● **JOB**
Find the line with "X9940000Y-20634000D03*" and the line with "X19211000Y-10922000D03*" in the entries below; output exactly those two lines, every line between them, and no others.

Electronics source listings
# # # # #
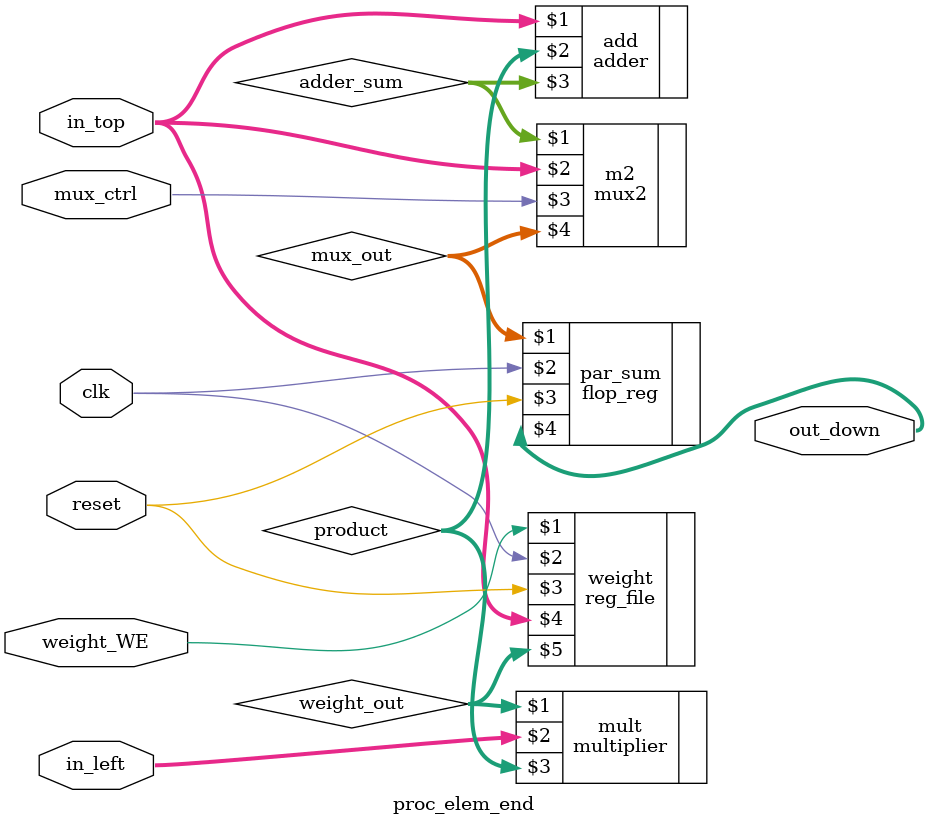
<source format=v>
module proc_elem_end(out_down, in_top, in_left, weight_WE, 
                     mux_ctrl, clk, reset);
//--------------------------
// PARAMETERS
parameter DATA_WIDTH = 16;
// INPUTS
input clk;
input reset;
input [DATA_WIDTH-1:0] in_top;
input [DATA_WIDTH-1:0] in_left;
input weight_WE;
input mux_ctrl;
//--------------------------
// OUTPUTS
output [DATA_WIDTH-1:0] out_down;
//--------------------------

// WIRES
wire [DATA_WIDTH-1:0] weight_out;
wire [DATA_WIDTH-1:0] product;
wire [DATA_WIDTH-1:0] adder_sum;
wire [DATA_WIDTH-1:0] mux_out;
//--------------------------
// REGISTERS
//--------------------------
// INSTANCES
reg_file weight(weight_WE, clk, reset, in_top, weight_out);
adder add(in_top, product, adder_sum);
multiplier mult(weight_out, in_left, product);
mux2 m2(adder_sum, in_top, mux_ctrl, mux_out);
flop_reg par_sum(mux_out, clk, reset, out_down);
//--------------------------


endmodule
</source>
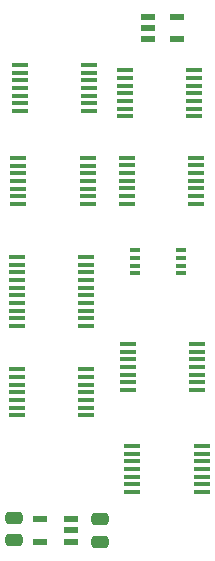
<source format=gtp>
%TF.GenerationSoftware,KiCad,Pcbnew,8.0.4*%
%TF.CreationDate,2024-08-12T19:35:30+02:00*%
%TF.ProjectId,HCP65 MPU NMI,48435036-3520-44d5-9055-204e4d492e6b,V1*%
%TF.SameCoordinates,PX54c81a0PY37b6b20*%
%TF.FileFunction,Paste,Top*%
%TF.FilePolarity,Positive*%
%FSLAX46Y46*%
G04 Gerber Fmt 4.6, Leading zero omitted, Abs format (unit mm)*
G04 Created by KiCad (PCBNEW 8.0.4) date 2024-08-12 19:35:30*
%MOMM*%
%LPD*%
G01*
G04 APERTURE LIST*
G04 Aperture macros list*
%AMRoundRect*
0 Rectangle with rounded corners*
0 $1 Rounding radius*
0 $2 $3 $4 $5 $6 $7 $8 $9 X,Y pos of 4 corners*
0 Add a 4 corners polygon primitive as box body*
4,1,4,$2,$3,$4,$5,$6,$7,$8,$9,$2,$3,0*
0 Add four circle primitives for the rounded corners*
1,1,$1+$1,$2,$3*
1,1,$1+$1,$4,$5*
1,1,$1+$1,$6,$7*
1,1,$1+$1,$8,$9*
0 Add four rect primitives between the rounded corners*
20,1,$1+$1,$2,$3,$4,$5,0*
20,1,$1+$1,$4,$5,$6,$7,0*
20,1,$1+$1,$6,$7,$8,$9,0*
20,1,$1+$1,$8,$9,$2,$3,0*%
G04 Aperture macros list end*
%ADD10R,1.475000X0.450000*%
%ADD11RoundRect,0.250000X0.475000X-0.250000X0.475000X0.250000X-0.475000X0.250000X-0.475000X-0.250000X0*%
%ADD12R,0.950000X0.450000*%
%ADD13RoundRect,0.250000X-0.475000X0.250000X-0.475000X-0.250000X0.475000X-0.250000X0.475000X0.250000X0*%
%ADD14R,1.150000X0.600000*%
%ADD15R,1.250000X0.600000*%
G04 APERTURE END LIST*
D10*
%TO.C,IC4*%
X4174000Y-7702000D03*
X4174000Y-8352000D03*
X4174000Y-9002000D03*
X4174000Y-9652000D03*
X4174000Y-10302000D03*
X4174000Y-10952000D03*
X4174000Y-11602000D03*
X10050000Y-11602000D03*
X10050000Y-10952000D03*
X10050000Y-10302000D03*
X10050000Y-9652000D03*
X10050000Y-9002000D03*
X10050000Y-8352000D03*
X10050000Y-7702000D03*
%TD*%
%TO.C,IC8*%
X13445000Y-23450000D03*
X13445000Y-24100000D03*
X13445000Y-24750000D03*
X13445000Y-25400000D03*
X13445000Y-26050000D03*
X13445000Y-26700000D03*
X13445000Y-27350000D03*
X19321000Y-27350000D03*
X19321000Y-26700000D03*
X19321000Y-26050000D03*
X19321000Y-25400000D03*
X19321000Y-24750000D03*
X19321000Y-24100000D03*
X19321000Y-23450000D03*
%TD*%
%TO.C,IC11*%
X9923000Y-29498000D03*
X9923000Y-28848000D03*
X9923000Y-28198000D03*
X9923000Y-27548000D03*
X9923000Y-26898000D03*
X9923000Y-26248000D03*
X9923000Y-25598000D03*
X4047000Y-25598000D03*
X4047000Y-26248000D03*
X4047000Y-26898000D03*
X4047000Y-27548000D03*
X4047000Y-28198000D03*
X4047000Y-28848000D03*
X4047000Y-29498000D03*
%TD*%
D11*
%TO.C,C8*%
X11049000Y-40202400D03*
X11049000Y-38302400D03*
%TD*%
D10*
%TO.C,IC1*%
X13826000Y-32086000D03*
X13826000Y-32736000D03*
X13826000Y-33386000D03*
X13826000Y-34036000D03*
X13826000Y-34686000D03*
X13826000Y-35336000D03*
X13826000Y-35986000D03*
X19702000Y-35986000D03*
X19702000Y-35336000D03*
X19702000Y-34686000D03*
X19702000Y-34036000D03*
X19702000Y-33386000D03*
X19702000Y-32736000D03*
X19702000Y-32086000D03*
%TD*%
D12*
%TO.C,IC10*%
X14027000Y-15535000D03*
X14027000Y-16185000D03*
X14027000Y-16835000D03*
X14027000Y-17485000D03*
X17977000Y-17485000D03*
X17977000Y-16835000D03*
X17977000Y-16185000D03*
X17977000Y-15535000D03*
%TD*%
D13*
%TO.C,C9*%
X3784600Y-38182000D03*
X3784600Y-40082000D03*
%TD*%
D14*
%TO.C,IC5*%
X8640600Y-40193000D03*
X8640600Y-39243000D03*
X8640600Y-38293000D03*
X6040600Y-38293000D03*
X6040600Y-40193000D03*
%TD*%
D15*
%TO.C,IC2*%
X15133000Y4252000D03*
X15133000Y3302000D03*
X15133000Y2352000D03*
X17633000Y2352000D03*
X17633000Y4252000D03*
%TD*%
D10*
%TO.C,IC9*%
X9940000Y-21934000D03*
X9940000Y-21284000D03*
X9940000Y-20634000D03*
X9940000Y-19984000D03*
X9940000Y-19334000D03*
X9940000Y-18684000D03*
X9940000Y-18034000D03*
X9940000Y-17384000D03*
X9940000Y-16734000D03*
X9940000Y-16084000D03*
X4064000Y-16084000D03*
X4064000Y-16734000D03*
X4064000Y-17384000D03*
X4064000Y-18034000D03*
X4064000Y-18684000D03*
X4064000Y-19334000D03*
X4064000Y-19984000D03*
X4064000Y-20634000D03*
X4064000Y-21284000D03*
X4064000Y-21934000D03*
%TD*%
%TO.C,IC13*%
X4301000Y172000D03*
X4301000Y-478000D03*
X4301000Y-1128000D03*
X4301000Y-1778000D03*
X4301000Y-2428000D03*
X4301000Y-3078000D03*
X4301000Y-3728000D03*
X10177000Y-3728000D03*
X10177000Y-3078000D03*
X10177000Y-2428000D03*
X10177000Y-1778000D03*
X10177000Y-1128000D03*
X10177000Y-478000D03*
X10177000Y172000D03*
%TD*%
%TO.C,IC6*%
X13335000Y-7672000D03*
X13335000Y-8322000D03*
X13335000Y-8972000D03*
X13335000Y-9622000D03*
X13335000Y-10272000D03*
X13335000Y-10922000D03*
X13335000Y-11572000D03*
X19211000Y-11572000D03*
X19211000Y-10922000D03*
X19211000Y-10272000D03*
X19211000Y-9622000D03*
X19211000Y-8972000D03*
X19211000Y-8322000D03*
X19211000Y-7672000D03*
%TD*%
%TO.C,IC7*%
X13174000Y-291000D03*
X13174000Y-941000D03*
X13174000Y-1591000D03*
X13174000Y-2241000D03*
X13174000Y-2891000D03*
X13174000Y-3541000D03*
X13174000Y-4191000D03*
X19050000Y-4191000D03*
X19050000Y-3541000D03*
X19050000Y-2891000D03*
X19050000Y-2241000D03*
X19050000Y-1591000D03*
X19050000Y-941000D03*
X19050000Y-291000D03*
%TD*%
M02*

</source>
# # # # #
● **EXERCISE SOLUTION**
X9940000Y-20634000D03*
X9940000Y-19984000D03*
X9940000Y-19334000D03*
X9940000Y-18684000D03*
X9940000Y-18034000D03*
X9940000Y-17384000D03*
X9940000Y-16734000D03*
X9940000Y-16084000D03*
X4064000Y-16084000D03*
X4064000Y-16734000D03*
X4064000Y-17384000D03*
X4064000Y-18034000D03*
X4064000Y-18684000D03*
X4064000Y-19334000D03*
X4064000Y-19984000D03*
X4064000Y-20634000D03*
X4064000Y-21284000D03*
X4064000Y-21934000D03*
%TD*%
%TO.C,IC13*%
X4301000Y172000D03*
X4301000Y-478000D03*
X4301000Y-1128000D03*
X4301000Y-1778000D03*
X4301000Y-2428000D03*
X4301000Y-3078000D03*
X4301000Y-3728000D03*
X10177000Y-3728000D03*
X10177000Y-3078000D03*
X10177000Y-2428000D03*
X10177000Y-1778000D03*
X10177000Y-1128000D03*
X10177000Y-478000D03*
X10177000Y172000D03*
%TD*%
%TO.C,IC6*%
X13335000Y-7672000D03*
X13335000Y-8322000D03*
X13335000Y-8972000D03*
X13335000Y-9622000D03*
X13335000Y-10272000D03*
X13335000Y-10922000D03*
X13335000Y-11572000D03*
X19211000Y-11572000D03*
X19211000Y-10922000D03*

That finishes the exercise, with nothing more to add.